Unfortunately, coverage and resolution with nanopore-based single-molecule precludes such an analysis.
- The authors state at the end of the first paragraph on page 6 that the ChEC data is "very reproducible" which does seem to be the case but it is a little confusing for the knowledgeable reader since one would expect quite different results for an HU arrested strain versus a asynchronous or G1 arrested strain. This is hidden in the analysis in Figure S1 since 13 experiments are compared against one in each plot, however, if one x one comparisons were done there would certainly be substantial differences (or if there are not, there is a problem with the data - e.g. HU arrested cells should lack licensing at early firing origins).
It may appear counterintuiAve that one could obtain high r2 values when comparing G1 and HU-arrested samples. However, HU arrest was performed by transferring log phase cultures to 200 mM HU and harvesting cells after just 50 minutes. In this situation, most cells will be in G1 or very early S phase. Presumably, increasing times of incubation in HU would cause r2 values to decline.
- On page 8 the authors state, "First, clear peaks of ssDNA extend down to the eighth cohort..." This seems to be stretching the data. There are clear peaks for the first five cohorts and then there is a notable change with any peak being much broader, extending over at least 10,000 bp. The authors should reconsider their statement here as it is not well supported by the data.
We have softened our language to the following: First, peaks of ssDNA signal, as judged by higher signal at the midpoints than the edges, extend down to the eighth cohort (brown line), which corresponds to CMBSs ranked 1401-1600.
- There is one last missing reference. Wherever Eaton et al, 2010 is referenced Berbenetz, et al, 2010 (full ref below) should also be referenced as they come to very similar conclusions.
Berbenetz, N. M., Nislow, C. & Brown, G. W. Diversity of eukaryotic DNA replication origins revealed by genome-wide analysis of chromatin structure. PLoS Genet 6, (2010).
We have added this reference at all 4 instances in which we reference Eaton et al., 2010.
Recommendations for the authors:
Reviewer #3 (Recommendations For The Authors):
There are missing references in several places:
All references are included, and the references in point 3 have been split according to the reviewer's suggestion.
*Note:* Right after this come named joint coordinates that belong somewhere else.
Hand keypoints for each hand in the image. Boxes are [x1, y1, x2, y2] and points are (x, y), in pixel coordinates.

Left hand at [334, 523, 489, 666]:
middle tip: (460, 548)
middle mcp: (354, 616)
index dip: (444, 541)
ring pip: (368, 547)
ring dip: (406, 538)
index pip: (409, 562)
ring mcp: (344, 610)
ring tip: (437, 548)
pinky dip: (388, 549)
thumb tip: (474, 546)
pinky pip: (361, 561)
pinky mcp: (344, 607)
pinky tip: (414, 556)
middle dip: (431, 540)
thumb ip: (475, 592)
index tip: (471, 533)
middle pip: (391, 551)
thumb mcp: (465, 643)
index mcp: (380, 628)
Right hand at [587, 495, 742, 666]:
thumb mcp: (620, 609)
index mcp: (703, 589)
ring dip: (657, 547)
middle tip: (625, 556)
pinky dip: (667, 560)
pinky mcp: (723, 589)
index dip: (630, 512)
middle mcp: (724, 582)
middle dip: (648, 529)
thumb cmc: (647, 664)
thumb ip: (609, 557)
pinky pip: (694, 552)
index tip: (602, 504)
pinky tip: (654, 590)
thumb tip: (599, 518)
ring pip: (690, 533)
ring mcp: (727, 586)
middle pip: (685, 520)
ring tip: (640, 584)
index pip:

- "For example, 15 of the 56 genes that contained a high abundance site have been implicated in meiosis and sporulation and are not expressed during vegetative growth (~5 out of 56 expected from random sampling), consistent with previous observations (Mori and Shirahige, 2007)." Should include Blitzblau et al., 2012 (PMC3355065) which showed that Mcm2-7 loading was impacted by differences in meiotic and mitotic transcription.
- "In contrast to the low abundance sites, the most abundant 500 sites showed a preference for convergent over divergent transcription (left of vertical dotted line in Figure 4B), in agreement with a previous report (Li et al., 2014)." This preference was first pointed out in MacAlpine and Bell, 2005 (PMID: 15868424).
- "This sequence is recognized by the Origin Recognition Complex (Orc), a 6-protein complex that loads MCM (Broach et al., 1983; Deshpande and Newlon, 1992; Eaton et al., 2010; Kearsey, 1984; Newlon and Theis, 1993; Singh and Krishnamachari, 2016; Srienc et al., 1985)." This list should include a reference to Bell and Stillman, 1992 (PMID: 1579162), which first described ORC and showed that it recognized the ACS. It would also be more helpful to the reviewer to distinguish the references that identified that ACS from those concerning ORC binding to it.